Context IDs can be provided, which will be attached to subsequent messages that the server sends back to the client. Rime will not maintain multiple simultaneous context ids. The events will contain the most recent context ID at the time that audio was requested. In the above examples, even if both messages are received by the server before it sends any audio, the audio response for the first sentence will be tagged with contextId: null, and the audio for the second will be tagged with its UUID.

Clear

Your client can clear out the accumulated buffer, which is useful in the case of interruptions.

{ "operation": "clear" }

EOS

At times, your client would like to generate audio for whatever remains in the buffer, and then have the connection immediately closed.

{ "operation" : "eos" }

Receive

Chunk

The most common event will be the audio chunk.
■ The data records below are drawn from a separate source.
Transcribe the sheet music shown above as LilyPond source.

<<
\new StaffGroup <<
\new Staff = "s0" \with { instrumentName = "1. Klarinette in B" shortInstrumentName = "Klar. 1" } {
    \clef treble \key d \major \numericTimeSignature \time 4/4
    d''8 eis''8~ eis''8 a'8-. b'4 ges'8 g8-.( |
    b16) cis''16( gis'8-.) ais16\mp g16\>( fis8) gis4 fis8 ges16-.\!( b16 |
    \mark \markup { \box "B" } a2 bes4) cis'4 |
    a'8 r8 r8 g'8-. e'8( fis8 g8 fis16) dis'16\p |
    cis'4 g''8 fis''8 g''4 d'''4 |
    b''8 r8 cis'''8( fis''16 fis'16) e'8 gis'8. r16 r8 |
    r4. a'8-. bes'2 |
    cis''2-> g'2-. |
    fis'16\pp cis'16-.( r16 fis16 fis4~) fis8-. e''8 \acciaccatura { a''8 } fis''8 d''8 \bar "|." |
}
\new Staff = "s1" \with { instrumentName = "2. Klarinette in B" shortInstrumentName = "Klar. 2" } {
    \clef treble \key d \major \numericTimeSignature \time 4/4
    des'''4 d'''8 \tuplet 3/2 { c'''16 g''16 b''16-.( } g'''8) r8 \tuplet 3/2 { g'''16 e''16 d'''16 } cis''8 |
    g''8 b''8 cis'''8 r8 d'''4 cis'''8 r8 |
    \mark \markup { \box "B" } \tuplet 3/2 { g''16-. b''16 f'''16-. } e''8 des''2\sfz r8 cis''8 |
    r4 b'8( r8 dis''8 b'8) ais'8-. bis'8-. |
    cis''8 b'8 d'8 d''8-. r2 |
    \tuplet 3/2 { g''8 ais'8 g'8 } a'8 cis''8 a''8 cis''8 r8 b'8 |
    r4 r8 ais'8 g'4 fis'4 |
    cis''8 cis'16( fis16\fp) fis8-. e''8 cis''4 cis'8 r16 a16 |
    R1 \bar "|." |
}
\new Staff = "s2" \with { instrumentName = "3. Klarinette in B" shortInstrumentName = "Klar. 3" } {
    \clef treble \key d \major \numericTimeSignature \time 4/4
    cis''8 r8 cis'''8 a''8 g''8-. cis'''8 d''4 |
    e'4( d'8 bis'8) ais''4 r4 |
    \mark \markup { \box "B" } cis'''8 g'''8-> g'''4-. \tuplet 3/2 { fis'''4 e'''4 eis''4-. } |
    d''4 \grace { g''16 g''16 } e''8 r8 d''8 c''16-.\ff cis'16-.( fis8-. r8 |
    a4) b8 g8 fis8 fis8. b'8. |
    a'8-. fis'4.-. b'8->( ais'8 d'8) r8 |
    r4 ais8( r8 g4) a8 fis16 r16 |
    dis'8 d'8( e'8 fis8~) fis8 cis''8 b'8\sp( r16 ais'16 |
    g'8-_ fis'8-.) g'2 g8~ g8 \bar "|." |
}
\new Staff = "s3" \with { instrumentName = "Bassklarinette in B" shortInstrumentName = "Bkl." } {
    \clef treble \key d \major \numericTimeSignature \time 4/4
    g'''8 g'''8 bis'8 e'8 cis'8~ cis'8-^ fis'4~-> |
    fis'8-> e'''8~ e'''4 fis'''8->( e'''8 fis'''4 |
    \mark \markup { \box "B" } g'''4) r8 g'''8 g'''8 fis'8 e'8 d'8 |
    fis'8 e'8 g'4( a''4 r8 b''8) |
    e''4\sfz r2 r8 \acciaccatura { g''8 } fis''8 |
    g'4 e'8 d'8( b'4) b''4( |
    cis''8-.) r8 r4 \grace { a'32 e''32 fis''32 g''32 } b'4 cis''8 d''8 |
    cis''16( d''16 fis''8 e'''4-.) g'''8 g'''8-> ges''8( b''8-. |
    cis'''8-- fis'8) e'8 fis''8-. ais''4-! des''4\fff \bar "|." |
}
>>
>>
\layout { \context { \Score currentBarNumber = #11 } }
type Base64String = string

type AudioChunkEvent = {
  type: "chunk",
  data: Base64String,
  contextId: string | null,
}

The audio will be a base64 encoded chunk of audio bytes in the audio format specified when the connection was established. If you provided any context id when sending the relevant text, it’ll be included here.

Timestamps

Word timestamps are provided to better understand what precisely has been already said, in the event of an interruption.

type TimestampsEvent = {
  type: "timestamps",
  wordTimestamps: {
    words: string[],
    start: number[],
    end: number[],
  },
}

Error

In the event of a malformed or unexpected input, the server will immediately respond with an error message. The server will not close the connection, and will still accept subsequent well-formed messages. It’s up to the client to decide if it wants to close upon receiving an error.

type ErrorEvent = {
  type: "error",
  message: string,
}

Variable Parameters

speaker
string
required

Must be one of the voices listed in our documentation.

text
string
required

The text you’d like spoken

modelId
string

Choose mist for hyper-realistic conversational voices or v1 for Rime’s first-gen model (default: v1)

audioFormat
string

One of mp3, mulaw, or pcm

pauseBetweenBrackets
bool
default:
"false"

When set to true, adds pauses between words enclosed in angle brackets. The number inside the brackets specifies the pause duration in milliseconds.
Example: “Hi. <200> I’d love to have a conversation with you.” adds a 200ms pause between the first and second sentences.

phonemizeBetweenBrackets
bool
default:
"false"

When set to true, you can specify the phonemes for a word enclosed in curly brackets.
Example: “{h’El.o} World” will pronounce “Hello” as expected. More details on this feature are incoming!

inlineSpeedAlpha
string

Comma-separated list of speed values applied to words in square brackets. Values < 1.0 speed up speech, > 1.0 slow it down. Example: “This sentence is [really] [fast]” with inlineSpeedAlpha “0.5, 3” will make “really” slow and “fast” fast.

samplingRate
int

The value, if provided, must be between 4000 and 44100. Default: 22050

speedAlpha
float
default:
"1.0"

Adjusts the speed of speech. Lower than 1.0 is faster than default. Higher than 1.0 is slower than default.

reduceLatency
bool
default:
"false"

Reduces the latency of response, at the cost of some possible mispronunciation of digits and abbreviations.